Page-level text extractions:
------------------------------------------------------------------------

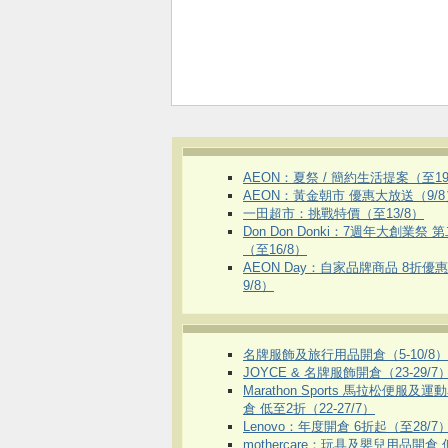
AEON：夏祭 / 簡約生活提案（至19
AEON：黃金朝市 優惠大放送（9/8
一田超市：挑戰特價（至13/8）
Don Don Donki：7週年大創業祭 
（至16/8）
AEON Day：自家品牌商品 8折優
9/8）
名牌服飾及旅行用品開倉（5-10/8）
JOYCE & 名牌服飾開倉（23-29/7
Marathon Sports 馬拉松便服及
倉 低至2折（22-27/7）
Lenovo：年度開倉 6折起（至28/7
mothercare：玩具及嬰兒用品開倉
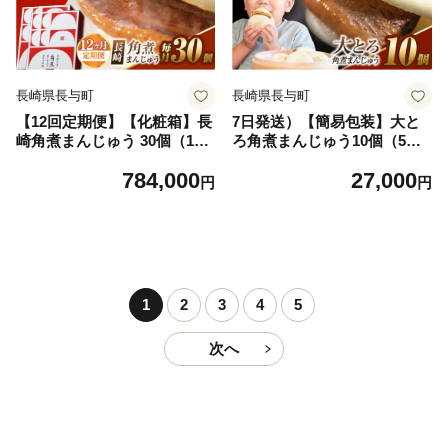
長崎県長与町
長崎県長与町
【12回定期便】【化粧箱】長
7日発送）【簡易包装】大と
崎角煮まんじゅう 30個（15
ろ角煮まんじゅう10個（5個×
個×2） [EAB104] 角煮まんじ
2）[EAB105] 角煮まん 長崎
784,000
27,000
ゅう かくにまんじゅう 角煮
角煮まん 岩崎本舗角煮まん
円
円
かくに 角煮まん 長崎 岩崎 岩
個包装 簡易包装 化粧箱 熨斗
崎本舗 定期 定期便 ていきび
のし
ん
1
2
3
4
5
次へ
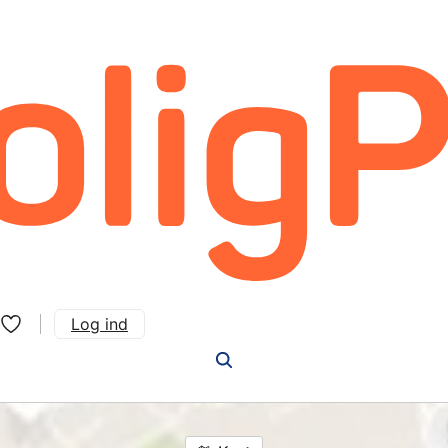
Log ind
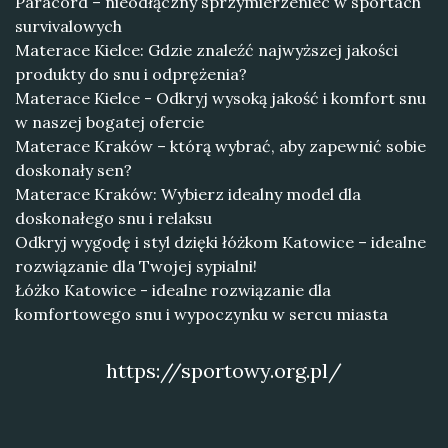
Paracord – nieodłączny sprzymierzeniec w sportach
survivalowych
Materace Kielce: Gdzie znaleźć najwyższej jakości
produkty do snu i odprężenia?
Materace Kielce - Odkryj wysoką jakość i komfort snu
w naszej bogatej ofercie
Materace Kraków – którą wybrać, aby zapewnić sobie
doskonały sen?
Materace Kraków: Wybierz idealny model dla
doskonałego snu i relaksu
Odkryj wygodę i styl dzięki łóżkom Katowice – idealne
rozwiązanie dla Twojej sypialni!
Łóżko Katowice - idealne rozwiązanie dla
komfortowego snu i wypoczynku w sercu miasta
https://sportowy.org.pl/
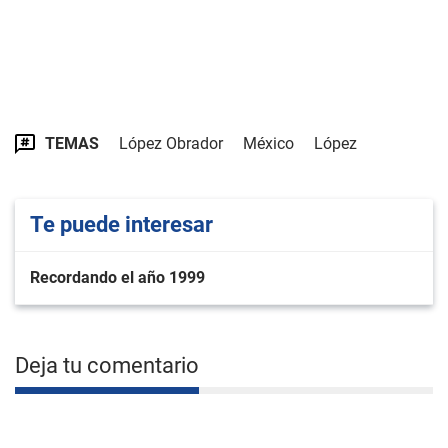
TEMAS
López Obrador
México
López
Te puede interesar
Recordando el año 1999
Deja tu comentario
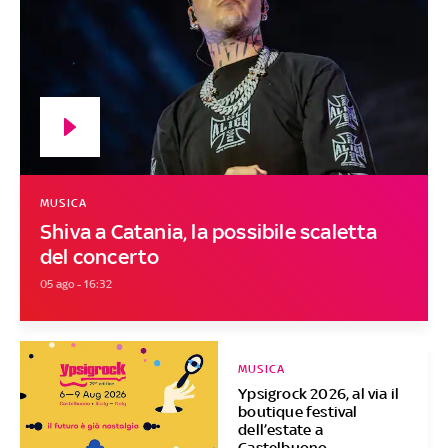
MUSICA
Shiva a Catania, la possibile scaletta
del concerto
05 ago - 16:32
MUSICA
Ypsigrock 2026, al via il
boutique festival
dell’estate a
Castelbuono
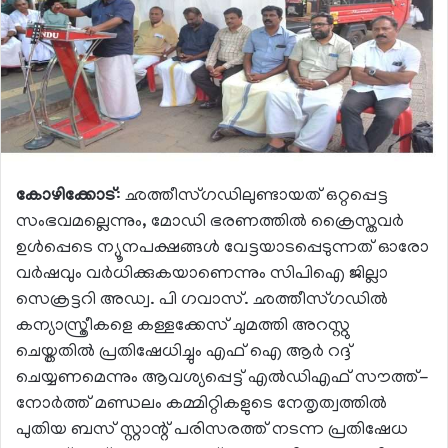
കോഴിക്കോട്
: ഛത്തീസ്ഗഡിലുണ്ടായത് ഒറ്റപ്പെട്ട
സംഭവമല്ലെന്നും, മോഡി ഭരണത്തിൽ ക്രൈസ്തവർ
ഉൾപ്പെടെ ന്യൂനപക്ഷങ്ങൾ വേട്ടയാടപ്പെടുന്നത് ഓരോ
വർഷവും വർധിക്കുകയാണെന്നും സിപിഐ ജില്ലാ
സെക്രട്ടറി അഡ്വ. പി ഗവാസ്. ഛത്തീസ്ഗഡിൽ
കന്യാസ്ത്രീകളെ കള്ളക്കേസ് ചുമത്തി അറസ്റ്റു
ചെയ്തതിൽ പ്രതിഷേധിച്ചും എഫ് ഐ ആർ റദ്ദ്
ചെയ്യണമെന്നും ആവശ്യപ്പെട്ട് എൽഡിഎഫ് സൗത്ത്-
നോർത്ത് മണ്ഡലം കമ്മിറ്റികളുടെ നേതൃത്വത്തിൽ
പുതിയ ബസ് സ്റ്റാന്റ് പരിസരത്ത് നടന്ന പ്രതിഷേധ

------------------------------------------------------------------------

Job: Please rewrite the lines above, replacing "Materace Kraków" with "Materace Gdańsk" and keeping everything else the same. Omit the pictures from your answer.

Response below:
AEON：夏祭 / 簡約生活提案（至19
AEON：黃金朝市 優惠大放送（9/8
一田超市：挑戰特價（至13/8）
Don Don Donki：7週年大創業祭 
（至16/8）
AEON Day：自家品牌商品 8折優
9/8）
名牌服飾及旅行用品開倉（5-10/8）
JOYCE & 名牌服飾開倉（23-29/7
Marathon Sports 馬拉松便服及
倉 低至2折（22-27/7）
Lenovo：年度開倉 6折起（至28/7
mothercare：玩具及嬰兒用品開倉
長崎県長与町
長崎県長与町
【12回定期便】【化粧箱】長
7日発送）【簡易包装】大と
崎角煮まんじゅう 30個（15
ろ角煮まんじゅう10個（5個×
個×2） [EAB104] 角煮まんじ
2）[EAB105] 角煮まん 長崎
784,000
27,000
ゅう かくにまんじゅう 角煮
角煮まん 岩崎本舗角煮まん
円
円
かくに 角煮まん 長崎 岩崎 岩
個包装 簡易包装 化粧箱 熨斗
崎本舗 定期 定期便 ていきび
のし
ん
1
2
3
4
5
次へ
Log ind
Paracord – nieodłączny sprzymierzeniec w sportach
survivalowych
Materace Kielce: Gdzie znaleźć najwyższej jakości
produkty do snu i odprężenia?
Materace Kielce - Odkryj wysoką jakość i komfort snu
w naszej bogatej ofercie
Materace Gdańsk – którą wybrać, aby zapewnić sobie
doskonały sen?
Materace Gdańsk: Wybierz idealny model dla
doskonałego snu i relaksu
Odkryj wygodę i styl dzięki łóżkom Katowice – idealne
rozwiązanie dla Twojej sypialni!
Łóżko Katowice - idealne rozwiązanie dla
komfortowego snu i wypoczynku w sercu miasta
https://sportowy.org.pl/
TEMAS
López Obrador
México
López
Te puede interesar
Recordando el año 1999
Deja tu comentario
MUSICA
Shiva a Catania, la possibile scaletta
del concerto
05 ago - 16:32
MUSICA
Ypsigrock 2026, al via il
boutique festival
dell’estate a
Castelbuono
കോഴിക്കോട്
: ഛത്തീസ്ഗഡിലുണ്ടായത് ഒറ്റപ്പെട്ട
സംഭവമല്ലെന്നും, മോഡി ഭരണത്തിൽ ക്രൈസ്തവർ
ഉൾപ്പെടെ ന്യൂനപക്ഷങ്ങൾ വേട്ടയാടപ്പെടുന്നത് ഓരോ
വർഷവും വർധിക്കുകയാണെന്നും സിപിഐ ജില്ലാ
സെക്രട്ടറി അഡ്വ. പി ഗവാസ്. ഛത്തീസ്ഗഡിൽ
കന്യാസ്ത്രീകളെ കള്ളക്കേസ് ചുമത്തി അറസ്റ്റു
ചെയ്തതിൽ പ്രതിഷേധിച്ചും എഫ് ഐ ആർ റദ്ദ്
ചെയ്യണമെന്നും ആവശ്യപ്പെട്ട് എൽഡിഎഫ് സൗത്ത്-
നോർത്ത് മണ്ഡലം കമ്മിറ്റികളുടെ നേതൃത്വത്തിൽ
പുതിയ ബസ് സ്റ്റാന്റ് പരിസരത്ത് നടന്ന പ്രതിഷേധ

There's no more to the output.